#### [Estratto fornito]

----

Bella di giorno

Parigi, fine anni Venti. Moglie di un promettente chirurgo con una vita agiata, ogni pomeriggio Séverine Sérizy indossa i panni della prostituta d’alto bordo e diventa Belle de jour, perché incontra i clienti quando il marito è in ospedale. La sua doppia esistenza affiora nel racconto asciutto del 1929 dello scrittore e giornalista francese Joseph Kessel, di cui E/o riporta in libreria Bella di giorno (collana Gli intramontabili, 176 pagine, 14€). Al centro del romanzo un soggetto forte: vittima di stupro all’interno delle mura domestiche quando era ancora bambina, la protagonista si ritrova da adulta incapace di amare anima e corpo l’uomo che ha sposato. Nella testa di Séverine, l’affetto e le premure di Pierre si scontrano con i fantasmi della violenza subita, alimentando il dramma interiore: la cura al dolore verrà fuori da quell’appartamento benestante, dentro una casa d’appuntamenti dove offrirà il suo corpo a pagamento a sconosciuti.

----

#### [Dati mostrati]
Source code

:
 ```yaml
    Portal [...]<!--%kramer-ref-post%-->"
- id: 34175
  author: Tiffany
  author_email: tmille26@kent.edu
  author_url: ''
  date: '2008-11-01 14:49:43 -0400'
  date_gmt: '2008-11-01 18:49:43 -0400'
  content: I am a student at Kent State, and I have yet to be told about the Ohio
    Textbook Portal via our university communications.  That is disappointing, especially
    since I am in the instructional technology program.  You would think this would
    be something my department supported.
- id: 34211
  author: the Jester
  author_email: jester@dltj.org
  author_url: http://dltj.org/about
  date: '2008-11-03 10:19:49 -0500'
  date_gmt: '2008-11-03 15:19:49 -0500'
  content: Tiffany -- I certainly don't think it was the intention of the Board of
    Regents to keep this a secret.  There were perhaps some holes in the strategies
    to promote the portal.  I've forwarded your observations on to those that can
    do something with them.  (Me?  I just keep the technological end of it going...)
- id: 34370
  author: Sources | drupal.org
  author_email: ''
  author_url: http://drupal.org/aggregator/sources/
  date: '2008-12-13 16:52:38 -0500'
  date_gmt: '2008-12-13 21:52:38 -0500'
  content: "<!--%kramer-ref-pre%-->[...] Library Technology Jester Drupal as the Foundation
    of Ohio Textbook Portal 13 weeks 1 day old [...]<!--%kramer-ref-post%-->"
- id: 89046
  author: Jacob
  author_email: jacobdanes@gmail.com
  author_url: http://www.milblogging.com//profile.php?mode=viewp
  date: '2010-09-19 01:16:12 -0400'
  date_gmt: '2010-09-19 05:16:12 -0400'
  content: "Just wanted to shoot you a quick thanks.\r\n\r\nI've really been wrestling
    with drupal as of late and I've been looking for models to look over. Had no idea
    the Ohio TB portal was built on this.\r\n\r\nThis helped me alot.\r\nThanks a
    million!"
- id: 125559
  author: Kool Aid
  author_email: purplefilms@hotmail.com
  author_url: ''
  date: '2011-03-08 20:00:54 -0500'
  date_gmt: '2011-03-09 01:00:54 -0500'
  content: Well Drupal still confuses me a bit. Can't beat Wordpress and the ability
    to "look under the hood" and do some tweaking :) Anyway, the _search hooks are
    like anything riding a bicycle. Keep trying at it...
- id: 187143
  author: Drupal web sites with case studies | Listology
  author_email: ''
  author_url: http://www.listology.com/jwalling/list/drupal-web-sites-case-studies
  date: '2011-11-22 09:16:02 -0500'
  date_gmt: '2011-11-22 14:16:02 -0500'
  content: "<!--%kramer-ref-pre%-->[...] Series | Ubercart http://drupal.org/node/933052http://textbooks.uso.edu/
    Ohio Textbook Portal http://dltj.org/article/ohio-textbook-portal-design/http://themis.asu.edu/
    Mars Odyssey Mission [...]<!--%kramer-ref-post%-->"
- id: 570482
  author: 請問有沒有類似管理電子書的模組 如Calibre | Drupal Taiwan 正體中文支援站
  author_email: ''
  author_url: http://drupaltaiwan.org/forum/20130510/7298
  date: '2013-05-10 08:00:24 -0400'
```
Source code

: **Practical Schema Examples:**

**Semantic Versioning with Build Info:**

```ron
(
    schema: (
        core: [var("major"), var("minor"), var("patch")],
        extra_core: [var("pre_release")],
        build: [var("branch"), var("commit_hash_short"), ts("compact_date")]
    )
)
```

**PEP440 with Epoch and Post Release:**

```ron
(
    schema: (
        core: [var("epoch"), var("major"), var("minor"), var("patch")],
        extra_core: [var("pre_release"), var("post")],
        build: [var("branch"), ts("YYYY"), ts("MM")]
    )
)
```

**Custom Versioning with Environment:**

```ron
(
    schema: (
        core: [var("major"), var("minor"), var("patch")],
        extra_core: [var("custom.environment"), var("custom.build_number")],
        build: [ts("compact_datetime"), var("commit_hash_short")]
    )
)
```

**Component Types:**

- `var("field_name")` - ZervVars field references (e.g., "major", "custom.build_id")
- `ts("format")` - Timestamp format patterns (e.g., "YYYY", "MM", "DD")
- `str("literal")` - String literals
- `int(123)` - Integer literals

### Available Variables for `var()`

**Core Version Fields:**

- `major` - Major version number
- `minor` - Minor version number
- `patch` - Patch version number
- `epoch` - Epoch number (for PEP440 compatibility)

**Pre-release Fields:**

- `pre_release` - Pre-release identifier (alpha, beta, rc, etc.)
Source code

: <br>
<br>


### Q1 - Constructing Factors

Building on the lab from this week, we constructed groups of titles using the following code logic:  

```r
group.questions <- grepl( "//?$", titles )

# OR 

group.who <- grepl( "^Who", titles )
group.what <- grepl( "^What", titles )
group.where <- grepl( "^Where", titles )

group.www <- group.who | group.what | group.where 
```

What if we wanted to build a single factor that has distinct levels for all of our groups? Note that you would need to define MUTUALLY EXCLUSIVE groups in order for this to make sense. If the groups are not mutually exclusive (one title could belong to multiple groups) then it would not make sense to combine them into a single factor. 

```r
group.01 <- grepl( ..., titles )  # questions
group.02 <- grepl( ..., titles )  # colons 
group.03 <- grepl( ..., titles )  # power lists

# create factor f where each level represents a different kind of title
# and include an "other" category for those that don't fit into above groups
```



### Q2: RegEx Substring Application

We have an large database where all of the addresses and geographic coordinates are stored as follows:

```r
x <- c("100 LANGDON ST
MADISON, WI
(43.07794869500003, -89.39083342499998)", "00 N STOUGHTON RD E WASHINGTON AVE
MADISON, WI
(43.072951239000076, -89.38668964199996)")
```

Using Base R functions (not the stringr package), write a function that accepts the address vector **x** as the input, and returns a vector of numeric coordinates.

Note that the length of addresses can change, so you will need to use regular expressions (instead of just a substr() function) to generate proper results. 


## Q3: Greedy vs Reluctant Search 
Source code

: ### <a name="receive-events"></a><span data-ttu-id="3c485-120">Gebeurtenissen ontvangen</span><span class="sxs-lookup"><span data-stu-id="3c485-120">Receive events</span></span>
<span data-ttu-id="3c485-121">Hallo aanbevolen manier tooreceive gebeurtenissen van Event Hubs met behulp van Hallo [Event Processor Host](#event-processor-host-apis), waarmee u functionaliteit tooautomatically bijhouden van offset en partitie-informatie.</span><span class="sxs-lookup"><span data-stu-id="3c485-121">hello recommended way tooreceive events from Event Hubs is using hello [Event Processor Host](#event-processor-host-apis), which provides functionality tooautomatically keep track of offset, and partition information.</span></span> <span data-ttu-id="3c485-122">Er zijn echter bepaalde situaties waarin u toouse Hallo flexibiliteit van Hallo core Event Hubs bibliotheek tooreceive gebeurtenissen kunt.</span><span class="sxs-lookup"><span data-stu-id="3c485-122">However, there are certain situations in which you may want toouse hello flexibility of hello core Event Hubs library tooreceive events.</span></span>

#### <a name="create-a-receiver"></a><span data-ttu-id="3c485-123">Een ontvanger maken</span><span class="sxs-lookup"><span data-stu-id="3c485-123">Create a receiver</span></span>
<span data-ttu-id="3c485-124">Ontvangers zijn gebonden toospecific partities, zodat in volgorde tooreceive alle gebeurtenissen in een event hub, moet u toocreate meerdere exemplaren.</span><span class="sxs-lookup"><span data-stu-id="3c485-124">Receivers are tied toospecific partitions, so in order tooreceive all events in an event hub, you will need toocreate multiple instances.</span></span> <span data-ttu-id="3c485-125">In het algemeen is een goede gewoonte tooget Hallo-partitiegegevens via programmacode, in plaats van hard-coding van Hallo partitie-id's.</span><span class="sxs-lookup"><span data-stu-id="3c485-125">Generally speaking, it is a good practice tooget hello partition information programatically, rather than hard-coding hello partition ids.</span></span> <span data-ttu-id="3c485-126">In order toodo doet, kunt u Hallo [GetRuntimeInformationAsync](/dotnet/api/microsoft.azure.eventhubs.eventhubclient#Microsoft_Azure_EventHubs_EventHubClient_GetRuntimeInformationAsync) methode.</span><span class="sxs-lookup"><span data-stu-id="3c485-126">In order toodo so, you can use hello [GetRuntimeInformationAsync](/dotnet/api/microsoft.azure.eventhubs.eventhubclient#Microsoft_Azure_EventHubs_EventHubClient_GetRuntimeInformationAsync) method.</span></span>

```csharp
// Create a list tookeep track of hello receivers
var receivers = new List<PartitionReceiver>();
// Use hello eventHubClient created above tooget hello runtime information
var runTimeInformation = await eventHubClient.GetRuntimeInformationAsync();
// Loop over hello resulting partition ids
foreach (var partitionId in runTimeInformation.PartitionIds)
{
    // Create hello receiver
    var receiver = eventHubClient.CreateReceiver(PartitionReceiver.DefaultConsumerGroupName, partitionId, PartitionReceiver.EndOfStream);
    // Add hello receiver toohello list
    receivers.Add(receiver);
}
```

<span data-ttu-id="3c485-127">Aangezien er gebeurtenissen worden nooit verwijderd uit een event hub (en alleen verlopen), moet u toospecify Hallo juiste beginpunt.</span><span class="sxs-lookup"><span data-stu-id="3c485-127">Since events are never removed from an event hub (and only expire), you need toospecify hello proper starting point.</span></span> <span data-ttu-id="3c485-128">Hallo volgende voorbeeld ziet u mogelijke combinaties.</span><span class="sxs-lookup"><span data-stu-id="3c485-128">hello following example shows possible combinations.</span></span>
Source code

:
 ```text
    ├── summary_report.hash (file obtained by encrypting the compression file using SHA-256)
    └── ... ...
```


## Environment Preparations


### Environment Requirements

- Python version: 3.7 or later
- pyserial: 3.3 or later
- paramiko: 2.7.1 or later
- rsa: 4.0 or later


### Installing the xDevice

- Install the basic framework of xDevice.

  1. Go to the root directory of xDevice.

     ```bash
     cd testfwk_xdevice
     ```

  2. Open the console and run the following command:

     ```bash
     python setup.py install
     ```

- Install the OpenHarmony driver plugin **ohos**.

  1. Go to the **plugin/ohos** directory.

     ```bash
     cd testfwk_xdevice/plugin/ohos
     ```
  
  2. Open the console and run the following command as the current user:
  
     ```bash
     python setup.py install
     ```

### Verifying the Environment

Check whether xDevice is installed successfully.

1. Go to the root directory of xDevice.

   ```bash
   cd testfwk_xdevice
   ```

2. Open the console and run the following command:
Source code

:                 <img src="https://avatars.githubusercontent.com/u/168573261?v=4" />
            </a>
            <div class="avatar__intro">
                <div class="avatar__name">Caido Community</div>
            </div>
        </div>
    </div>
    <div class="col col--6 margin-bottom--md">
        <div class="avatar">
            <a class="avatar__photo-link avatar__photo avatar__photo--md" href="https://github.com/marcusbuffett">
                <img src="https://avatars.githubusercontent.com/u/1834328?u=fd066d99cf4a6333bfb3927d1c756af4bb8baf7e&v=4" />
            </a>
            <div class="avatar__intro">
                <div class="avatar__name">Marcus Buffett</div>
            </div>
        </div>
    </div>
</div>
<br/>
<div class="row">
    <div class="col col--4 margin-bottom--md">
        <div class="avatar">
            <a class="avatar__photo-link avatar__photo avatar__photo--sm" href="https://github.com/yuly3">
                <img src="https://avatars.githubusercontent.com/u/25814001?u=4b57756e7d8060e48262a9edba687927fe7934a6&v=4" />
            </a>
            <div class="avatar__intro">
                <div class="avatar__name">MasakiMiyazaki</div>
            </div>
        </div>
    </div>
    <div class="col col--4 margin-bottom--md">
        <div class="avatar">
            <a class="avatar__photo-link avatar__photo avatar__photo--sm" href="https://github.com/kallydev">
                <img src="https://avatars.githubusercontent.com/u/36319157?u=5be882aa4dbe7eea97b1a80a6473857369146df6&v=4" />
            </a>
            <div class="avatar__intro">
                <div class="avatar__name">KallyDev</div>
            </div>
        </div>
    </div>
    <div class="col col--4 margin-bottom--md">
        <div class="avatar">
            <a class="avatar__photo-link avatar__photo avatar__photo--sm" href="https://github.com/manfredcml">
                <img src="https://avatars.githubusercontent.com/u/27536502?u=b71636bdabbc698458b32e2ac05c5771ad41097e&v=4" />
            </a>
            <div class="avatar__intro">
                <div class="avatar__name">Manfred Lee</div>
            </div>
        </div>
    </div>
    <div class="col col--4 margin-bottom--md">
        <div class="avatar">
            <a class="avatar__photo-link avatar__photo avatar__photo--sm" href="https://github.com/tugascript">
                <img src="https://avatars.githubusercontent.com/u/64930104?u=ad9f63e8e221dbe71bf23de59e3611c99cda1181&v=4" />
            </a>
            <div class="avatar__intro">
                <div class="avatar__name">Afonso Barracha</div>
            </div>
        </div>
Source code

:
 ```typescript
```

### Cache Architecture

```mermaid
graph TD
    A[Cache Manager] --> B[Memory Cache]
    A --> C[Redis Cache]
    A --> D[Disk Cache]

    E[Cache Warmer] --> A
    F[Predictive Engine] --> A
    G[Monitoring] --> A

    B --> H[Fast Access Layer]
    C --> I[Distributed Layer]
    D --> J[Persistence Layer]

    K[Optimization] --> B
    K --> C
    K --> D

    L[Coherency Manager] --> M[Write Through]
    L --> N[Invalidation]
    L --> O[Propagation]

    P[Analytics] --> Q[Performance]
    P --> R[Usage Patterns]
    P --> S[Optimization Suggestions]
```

----

#### [Cosa fare]
Prosegui l'estratto sul romanzo Bella di giorno riprendendo subito dopo la sua ultima frase. I dati costituiscono materiale a sé, separato dall'estratto.

#### [Risposta attesa]
Un romanzo, un film, una diva si intrecciano nel destino di quest’opera. Nel settantesimo compleanno di Catherine Deneuve, la cui interpretazione di Séverine nell’omonimo film di Luis Buñuel – Leone d’oro a Venezia nel 1967 – rimane indimenticabile, la nuova edizione del romanzo che minò le convenzioni borghesi dell’epoca torna nel nostro presente con la sua carica di contraddizioni e provocazioni completamente intatta. Nella bella copertina, la musa ispiratrice di Yves Saint-Laurent è immortalata in un fotogramma della pellicola mentre spia una futura collega al lavoro: in bilico tra paura e voglia di redenzione.